■ EXERCISE AIM
Please return all of the entries below exactly as they are written.
MATERIAL FOR THE TASK section start
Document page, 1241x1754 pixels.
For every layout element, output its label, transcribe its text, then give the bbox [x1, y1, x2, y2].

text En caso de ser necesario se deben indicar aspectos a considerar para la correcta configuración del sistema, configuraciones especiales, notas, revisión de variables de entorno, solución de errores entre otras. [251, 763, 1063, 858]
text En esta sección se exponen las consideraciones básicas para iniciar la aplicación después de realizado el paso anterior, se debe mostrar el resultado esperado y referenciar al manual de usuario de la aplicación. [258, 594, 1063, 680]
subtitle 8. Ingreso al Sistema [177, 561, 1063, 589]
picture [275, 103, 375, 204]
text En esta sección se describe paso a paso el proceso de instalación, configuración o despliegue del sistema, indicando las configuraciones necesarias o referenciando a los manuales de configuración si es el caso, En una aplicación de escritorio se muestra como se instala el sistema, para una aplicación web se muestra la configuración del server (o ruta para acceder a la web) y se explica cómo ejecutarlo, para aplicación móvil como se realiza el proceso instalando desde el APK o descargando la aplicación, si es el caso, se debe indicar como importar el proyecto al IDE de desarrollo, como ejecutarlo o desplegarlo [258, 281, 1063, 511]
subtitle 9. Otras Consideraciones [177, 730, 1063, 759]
MATERIAL FOR THE TASK section end
■ EXPECTED ANSWER
Document page, 1241x1754 pixels.
For every layout element, output its label, transcribe its text, then give the bbox [x1, y1, x2, y2].

text En caso de ser necesario se deben indicar aspectos a considerar para la correcta configuración del sistema, configuraciones especiales, notas, revisión de variables de entorno, solución de errores entre otras. [251, 763, 1063, 858]
text En esta sección se exponen las consideraciones básicas para iniciar la aplicación después de realizado el paso anterior, se debe mostrar el resultado esperado y referenciar al manual de usuario de la aplicación. [258, 594, 1063, 680]
subtitle 8. Ingreso al Sistema [177, 561, 1063, 589]
picture [275, 103, 375, 204]
text En esta sección se describe paso a paso el proceso de instalación, configuración o despliegue del sistema, indicando las configuraciones necesarias o referenciando a los manuales de configuración si es el caso, En una aplicación de escritorio se muestra como se instala el sistema, para una aplicación web se muestra la configuración del server (o ruta para acceder a la web) y se explica cómo ejecutarlo, para aplicación móvil como se realiza el proceso instalando desde el APK o descargando la aplicación, si es el caso, se debe indicar como importar el proyecto al IDE de desarrollo, como ejecutarlo o desplegarlo [258, 281, 1063, 511]
subtitle 9. Otras Consideraciones [177, 730, 1063, 759]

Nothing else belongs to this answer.